Due to the pelvis of the adult horse being enveloped in large muscle masses, it is impossible to X-ray the area comprehensively. Although X-rays of some parts of the pelvis can be obtained, high exposures are needed, which carry risk to veterinary staff.
General anaesthesia is often necessary for examination of the hip and more central parts of the pelvis. A horse with a suspected fracture is at substantial risk, however, as he struggles to stand after anaesthesia.
Because of the limitations of X-ray, ultrasound has become the first option for imaging and defining fractures of the pelvis. Ultrasound is reflected by bone surfaces, enabling examination of the bone contours and the identification of any breaks in bone surface continuity (pictured, below right).
When fractures are incomplete and there is no displacement, ultrasound may not be able to detect any abnormalities. Here, scintigraphy (bone scan) is an invaluable tool.
A low-dose radioactive dye injected into the area is taken up where there is more intense bone activity, creating “hot spots” that are visible with a specific camera.
Rest and rehab
With severe fractures, bleeding from the major blood vessels that cross through the pelvis can be
Because of this, when such an injury is suspected, the horse should be cross-tied in a stable.
The simple act of getting up or lying down may be enough to worsen the fracture sufficiently to lacerate the blood vessels.
A horse with such a major injury may need to be cross-tied (pictured, below) for up to a month and box-rested for a further month.
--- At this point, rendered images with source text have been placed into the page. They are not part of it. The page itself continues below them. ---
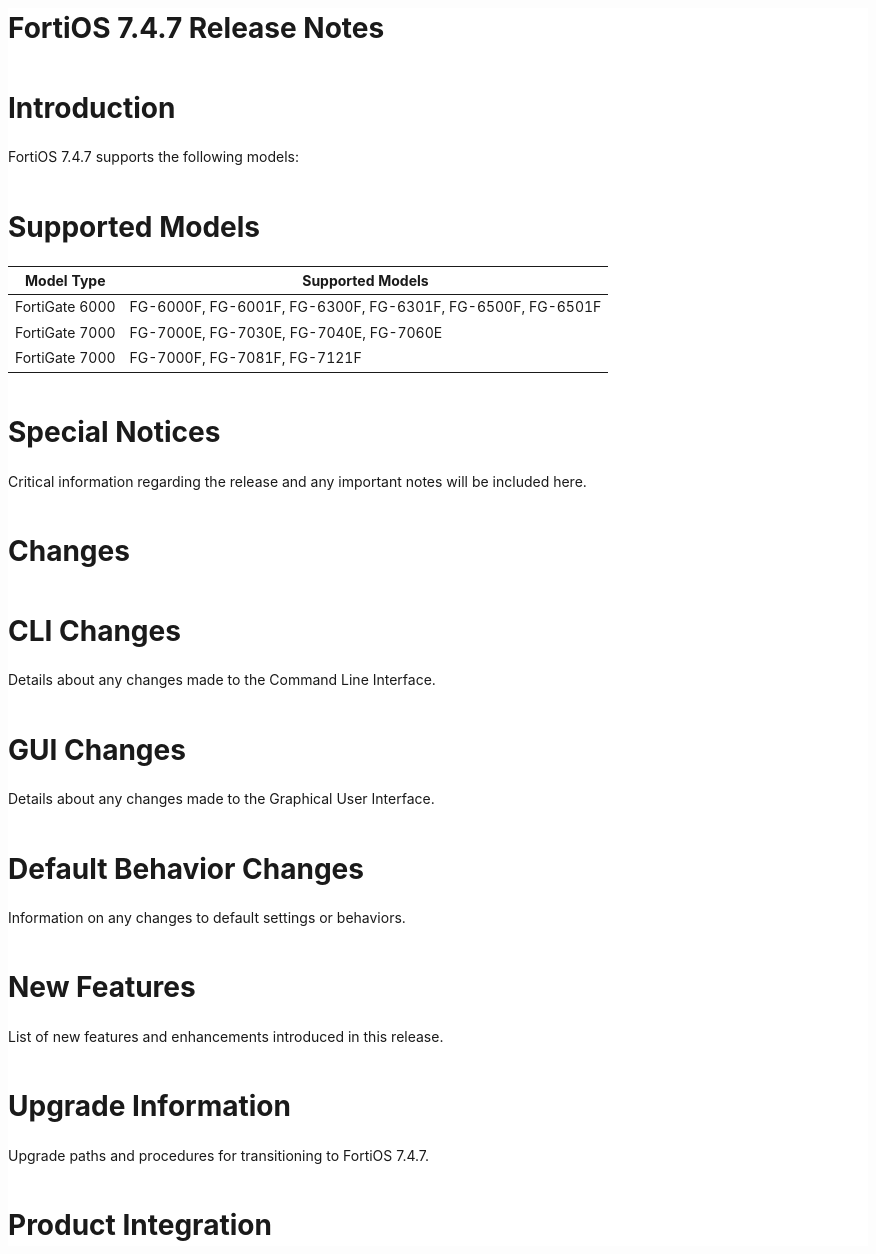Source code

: # FortiOS 7.4.7 Release Notes

# Introduction

FortiOS 7.4.7 supports the following models:

# Supported Models

| Model Type     | Supported Models                                           |
| -------------- | ---------------------------------------------------------- |
| FortiGate 6000 | FG-6000F, FG-6001F, FG-6300F, FG-6301F, FG-6500F, FG-6501F |
| FortiGate 7000 | FG-7000E, FG-7030E, FG-7040E, FG-7060E                     |
| FortiGate 7000 | FG-7000F, FG-7081F, FG-7121F                               |

# Special Notices

Critical information regarding the release and any important notes will be included here.

# Changes

# CLI Changes

Details about any changes made to the Command Line Interface.

# GUI Changes

Details about any changes made to the Graphical User Interface.

# Default Behavior Changes

Information on any changes to default settings or behaviors.

# New Features

List of new features and enhancements introduced in this release.

# Upgrade Information

Upgrade paths and procedures for transitioning to FortiOS 7.4.7.

# Product Integration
Walking exercise can then resume, with restricted turnout introduced a month or two later.
Successful treatment of stress fractures is greatly enhanced by obtaining an early diagnosis, before the fracture becomes complete. The horse is then given a period of rest followed by a gradual reintroduction to work (typically taking two to three months).
Other than rest and restriction, there are limited treatment options for pelvic fractures. Due to the horse’s size and weight, surgical repair is rarely possible.
Pain relief is an extremely important part of injury management, to keep the horse comfortable and to prevent overloading of the opposite limb with the associated risks of laminitis.
Incomplete fractures usually heal well and a full return to work is expected. While a permanent alteration to the horse’s skeletal structure (and shape) is expected with fractures of the bony prominences, many horses are still able to resume work.
Complete fractures of the wings or shaft of the ilium carry a more guarded prognosis, although this depends on the extent of displacement and the severity of the fracture. If the hip joint is involved, permanent lameness to some degree would be expected.
For future breeding activities, careful examination of the birth canal should be performed — although surprisingly few pelvic fractures lead to future foaling problems.
‘An exploratory scan revealed a fracture’
Soreness behind the saddle was the first sign last year that eventer Livingstone II had pelvic problems. When regular physio sessions produced no long-lasting suppleness and looseness, the big-moving 17hh gelding was sent for an exploratory bone scan.
“The scan revealed a pelvic stress fracture,” says Will Furlong, who rides “Henry” for Ingrams Eventing. “After two months of walking in-hand, he was brought back to fitness for the start of the season.
“He had never showed signs of lameness and had been going really well at the time,” adds Will, who has since ridden Henry to individual and team gold at the young rider European Championships in 2015. “We were lucky it was picked up — if it had got worse, it could have broken.”